This paper in the Indian Journal of Traditional Knowledge deals with traditional natural resource management practices of forest dependent communities in Arunachal Pradesh. The present study attempts to provide preliminary insights on the overall paradigm of resource assessment for meeting various requirements of people residing closer to biological resources per se, particularly in resource rich areas.
These forest dependent communities have acquired the wisdom on natural resource management through vigorous interaction with nature and through continued growth of their indigenous knowledge systems. Tribals in the fringe villages of study area in the Banderdewa forest range, depend on Non Timber Forest Produce (NTFP) extraction and other livelihood options such as traditional farming, fisheries cattle rearing etc.
The study indicates that the traditional management practices of natural resources have sustained the tribal societies in the hilly areas of North East India. Certain tribes such as the Angami, Chakesang and Konyak practice jhum (local name for slash and burn agriculture) cultivation by retaining Alnus nepalensis, a nitrogen fixing non-leguminous species tree that replenishes soil fertility. Also, the Apatani tribe of Arunachal Pradesh have been dependent on traditional irrigation systems in the terraced paddy fields where they practice fish-cum-paddy cultivation.

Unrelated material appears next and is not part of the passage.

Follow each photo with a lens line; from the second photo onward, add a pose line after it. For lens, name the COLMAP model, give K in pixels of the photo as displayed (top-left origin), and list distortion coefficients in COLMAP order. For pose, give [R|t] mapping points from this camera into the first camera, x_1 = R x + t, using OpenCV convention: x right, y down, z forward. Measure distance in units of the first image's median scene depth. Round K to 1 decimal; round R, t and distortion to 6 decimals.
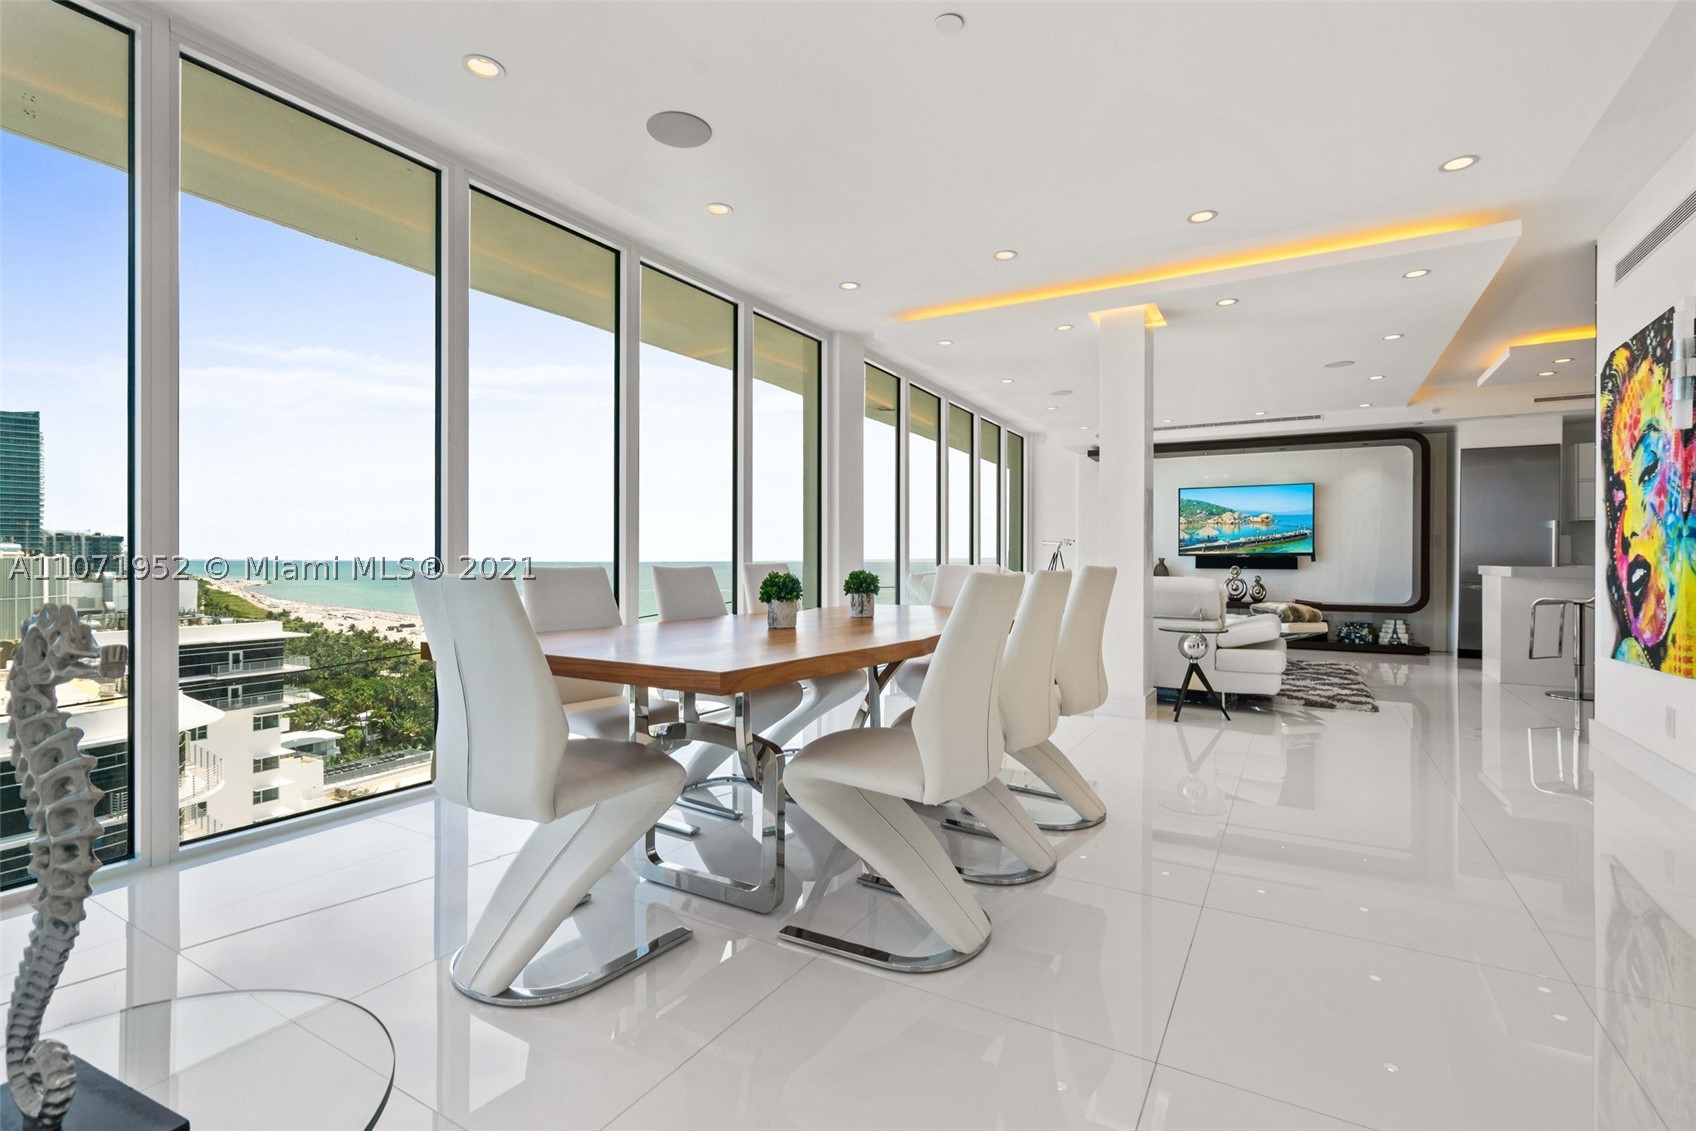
lens RADIAL K [[777.7, 0, 848.0], [0, 777.7, 565.5], [0, 0, 1]] dist [0.000241, 0.000339]
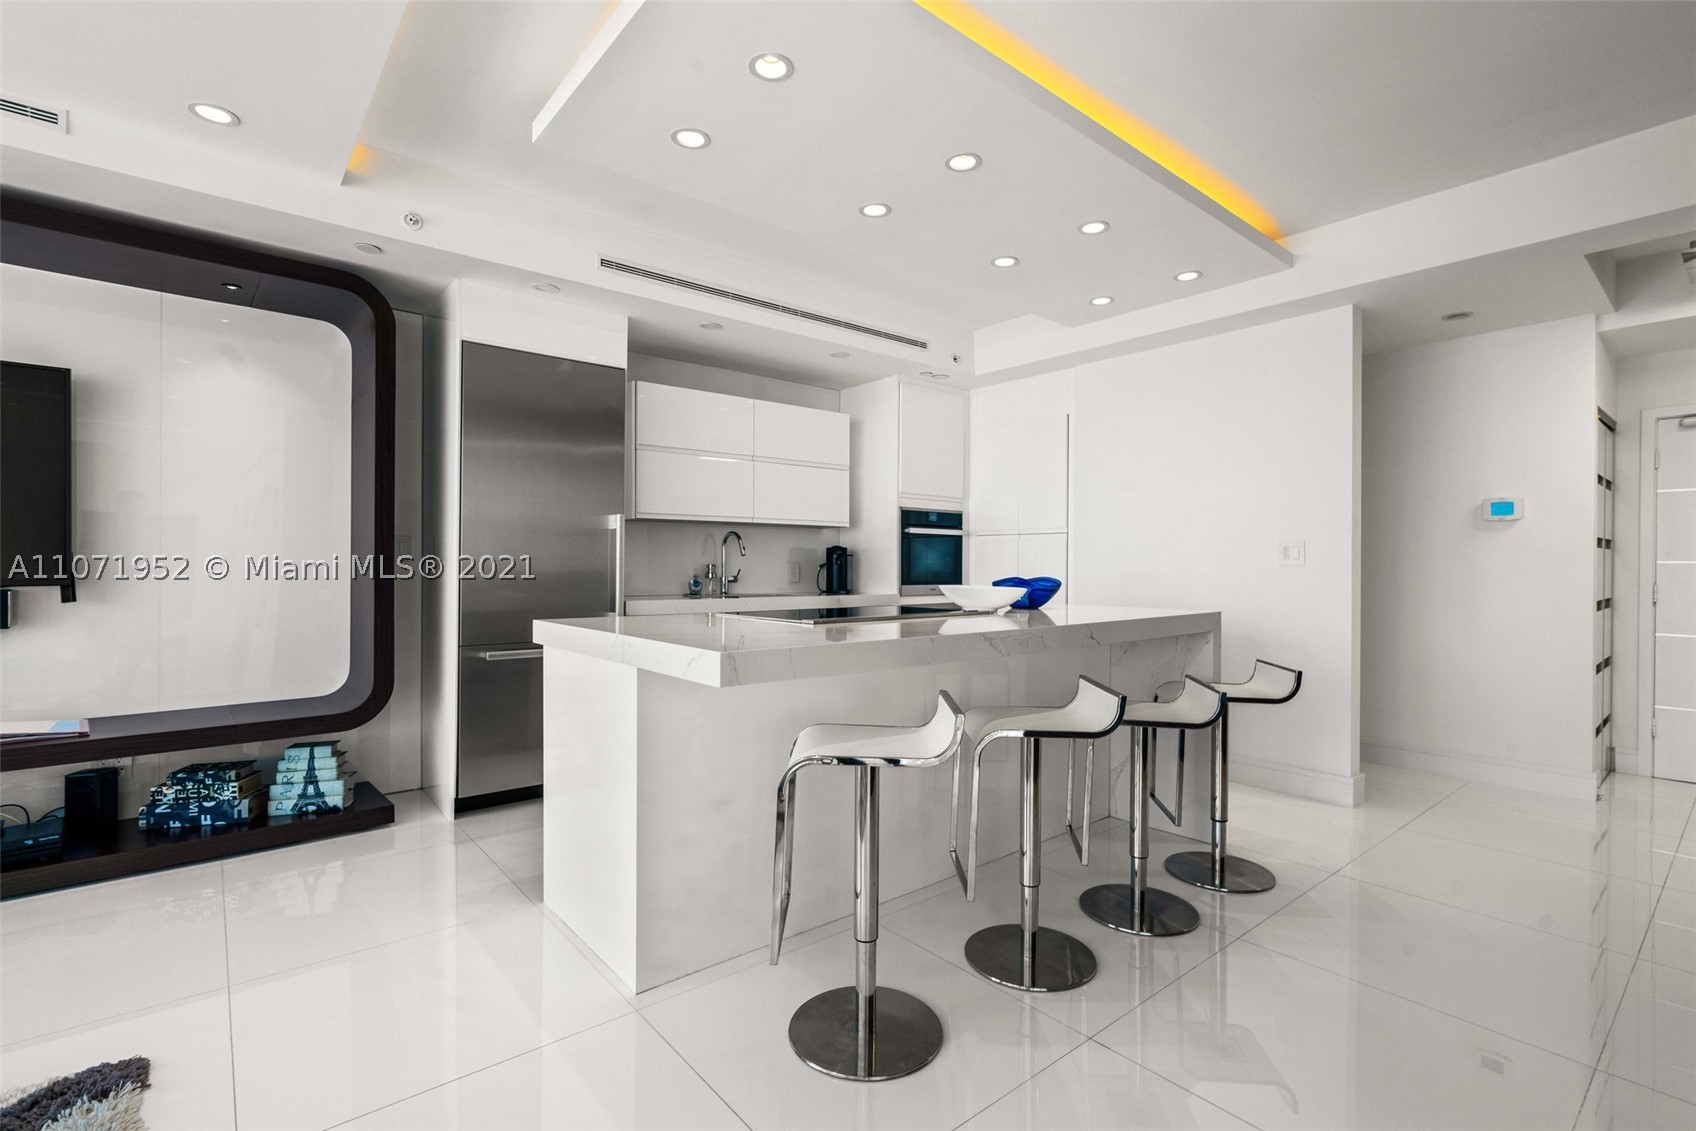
lens RADIAL K [[768.4, 0, 854.9], [0, 768.4, 563.3], [0, 0, 1]] dist [0.000371, 0.000128]
pose [[0.327756, -0.003298, 0.944757, 0.413979], [0.005743, 0.999982, 0.001498, -0.021860], [-0.944745, 0.004935, 0.327769, 0.594046]]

Overall, the study revealed that the natural resource management practice of the same tribe does vary owing to territorial status and household level family system which in turn is governed by infrastructural support and employment opportunity in the area. Nonetheless, the traditional knowledge base of the tribal communities drive the pace of resource utilization and management practices that has a bearing on the overall biodiversity conservation and land management.